The business community in Bulawayo has endorsed the Bulawayo City Council’s (BCC) supplementary budget amid calls for the local authority to explore new revenue streams.
The local authority has been forced to push for a supplementary budget, amid indications that the current budget passed late last year has been eroded by inflation and currency rates distortions.
Discussing the municipality’s proposed supplementary budget at the Large City Hall, Tuesday, business people said increasing rates was not the solution hence council should come up with alternative ways of increasing revenue.
A local businessman, Tobias Moyo said the supplementary budget was a necessity because the council has a responsibility to deliver quality services.
“The budget is reasonable because service delivery has to be maintained. However, there is a need for the Council to engage with tertiary institutions to research on opening up other revenue streams.
“Council can also partner with the private sector who can help them generate more revenue,” said Moyo.
Another business owner Dumisani Ncube said the local authority should engage the government on subsidies.
“Let us ask the government for subsidies, countries like Sweden are doing it and are developed,” said Ncube.
He, however, said even if the increase is reasonable, Council had to consider that most people’s salaries had not been increased, which will make it difficult for residents to pay rates.
“Salaries never went up, businesses also never went up. It does not make sense to increase charges for those who are paying at the expense of those who have been defaulting. This will discourage the few people who have been paying their bills,” said Ncube.
Nhlanhla Mlilo from the National Association of Non-Governmental Organisations (NANGO) lobbied the council to come up with alternative revenue collection measures.
“Council should come up with a mechanism to make sure that we will not come again in two months for another supplementary budget”.

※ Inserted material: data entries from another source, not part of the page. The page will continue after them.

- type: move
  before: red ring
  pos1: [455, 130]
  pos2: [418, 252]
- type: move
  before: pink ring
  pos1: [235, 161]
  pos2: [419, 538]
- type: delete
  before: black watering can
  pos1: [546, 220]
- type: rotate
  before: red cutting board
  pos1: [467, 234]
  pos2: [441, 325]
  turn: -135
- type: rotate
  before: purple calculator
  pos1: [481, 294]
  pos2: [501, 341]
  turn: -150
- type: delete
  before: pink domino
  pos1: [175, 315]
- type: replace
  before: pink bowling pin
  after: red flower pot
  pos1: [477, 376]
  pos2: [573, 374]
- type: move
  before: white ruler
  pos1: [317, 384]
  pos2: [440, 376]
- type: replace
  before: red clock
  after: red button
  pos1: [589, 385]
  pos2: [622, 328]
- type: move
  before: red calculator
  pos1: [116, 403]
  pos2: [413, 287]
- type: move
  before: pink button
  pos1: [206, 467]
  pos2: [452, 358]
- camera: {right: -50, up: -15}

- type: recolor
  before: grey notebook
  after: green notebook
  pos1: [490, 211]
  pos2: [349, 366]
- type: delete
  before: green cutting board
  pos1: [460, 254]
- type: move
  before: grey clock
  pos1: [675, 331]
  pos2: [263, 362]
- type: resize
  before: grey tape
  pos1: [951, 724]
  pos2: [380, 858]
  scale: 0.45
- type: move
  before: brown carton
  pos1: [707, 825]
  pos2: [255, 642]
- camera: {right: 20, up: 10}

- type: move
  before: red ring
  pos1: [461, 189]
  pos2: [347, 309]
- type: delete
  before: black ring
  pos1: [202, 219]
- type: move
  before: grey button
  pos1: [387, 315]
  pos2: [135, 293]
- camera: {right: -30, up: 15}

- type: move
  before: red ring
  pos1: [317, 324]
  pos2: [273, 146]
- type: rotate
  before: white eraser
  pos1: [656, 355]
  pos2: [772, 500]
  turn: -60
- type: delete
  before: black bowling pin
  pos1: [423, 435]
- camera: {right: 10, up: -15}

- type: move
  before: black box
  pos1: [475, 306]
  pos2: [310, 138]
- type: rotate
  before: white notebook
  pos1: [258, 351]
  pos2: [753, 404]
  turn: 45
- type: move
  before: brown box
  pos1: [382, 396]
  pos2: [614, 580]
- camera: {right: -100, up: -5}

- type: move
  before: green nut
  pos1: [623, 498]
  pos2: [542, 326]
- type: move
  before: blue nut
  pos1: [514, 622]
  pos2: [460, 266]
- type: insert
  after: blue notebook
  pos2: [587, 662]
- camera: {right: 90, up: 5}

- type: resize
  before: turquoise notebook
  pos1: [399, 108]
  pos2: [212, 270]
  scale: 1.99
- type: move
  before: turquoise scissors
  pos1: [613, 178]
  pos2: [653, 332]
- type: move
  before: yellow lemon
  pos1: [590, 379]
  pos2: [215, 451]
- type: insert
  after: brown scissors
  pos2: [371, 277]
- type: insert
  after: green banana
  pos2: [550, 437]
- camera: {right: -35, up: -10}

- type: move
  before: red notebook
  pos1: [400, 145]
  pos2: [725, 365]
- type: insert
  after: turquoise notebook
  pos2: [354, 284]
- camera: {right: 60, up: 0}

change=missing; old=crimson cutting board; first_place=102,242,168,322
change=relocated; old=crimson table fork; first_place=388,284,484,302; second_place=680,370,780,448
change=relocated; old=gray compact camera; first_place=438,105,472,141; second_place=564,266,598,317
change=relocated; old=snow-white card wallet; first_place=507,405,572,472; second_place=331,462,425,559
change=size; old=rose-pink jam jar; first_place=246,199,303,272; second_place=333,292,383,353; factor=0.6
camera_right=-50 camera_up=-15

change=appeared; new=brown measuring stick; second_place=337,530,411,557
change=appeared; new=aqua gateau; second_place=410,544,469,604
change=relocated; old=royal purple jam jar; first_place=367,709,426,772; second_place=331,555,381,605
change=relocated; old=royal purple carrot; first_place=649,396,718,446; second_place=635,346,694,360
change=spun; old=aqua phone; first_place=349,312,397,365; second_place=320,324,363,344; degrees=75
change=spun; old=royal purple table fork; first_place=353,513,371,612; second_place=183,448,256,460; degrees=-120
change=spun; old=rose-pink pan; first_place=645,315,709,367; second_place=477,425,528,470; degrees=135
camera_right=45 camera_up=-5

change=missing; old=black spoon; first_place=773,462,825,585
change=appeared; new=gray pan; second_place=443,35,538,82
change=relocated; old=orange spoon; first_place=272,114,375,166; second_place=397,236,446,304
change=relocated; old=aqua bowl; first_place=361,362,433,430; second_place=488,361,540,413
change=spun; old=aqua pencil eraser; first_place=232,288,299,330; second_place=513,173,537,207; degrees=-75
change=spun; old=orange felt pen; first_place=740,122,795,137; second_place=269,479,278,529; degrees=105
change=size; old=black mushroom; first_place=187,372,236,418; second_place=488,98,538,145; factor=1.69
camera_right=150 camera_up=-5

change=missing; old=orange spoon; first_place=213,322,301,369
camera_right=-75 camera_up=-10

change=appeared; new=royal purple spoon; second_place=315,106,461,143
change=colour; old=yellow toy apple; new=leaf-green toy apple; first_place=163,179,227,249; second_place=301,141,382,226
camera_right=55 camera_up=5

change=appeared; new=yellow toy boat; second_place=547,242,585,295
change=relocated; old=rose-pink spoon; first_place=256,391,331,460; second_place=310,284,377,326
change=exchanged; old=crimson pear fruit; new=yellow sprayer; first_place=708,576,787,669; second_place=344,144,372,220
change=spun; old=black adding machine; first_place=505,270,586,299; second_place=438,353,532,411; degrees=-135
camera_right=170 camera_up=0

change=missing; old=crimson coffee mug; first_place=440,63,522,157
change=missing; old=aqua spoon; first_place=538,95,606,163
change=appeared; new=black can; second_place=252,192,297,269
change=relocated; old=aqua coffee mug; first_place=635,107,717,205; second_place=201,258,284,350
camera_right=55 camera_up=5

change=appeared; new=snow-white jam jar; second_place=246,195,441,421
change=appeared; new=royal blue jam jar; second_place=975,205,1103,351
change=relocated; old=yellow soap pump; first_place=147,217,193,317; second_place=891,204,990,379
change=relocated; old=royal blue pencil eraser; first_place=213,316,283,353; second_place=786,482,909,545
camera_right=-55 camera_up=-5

Bulawayo Town Clerk Christopher Dube highlighted that the local authority was working on projects that could generate revenue for the municipality, although some were politically suppressed.
“Proposals include smart meters, deduction of money from ratepayers on other platforms such as electricity bills and dragging owing debtors to court.
“However, there are challenges as some of the strategies are not economic but politically motivated,” said Dube.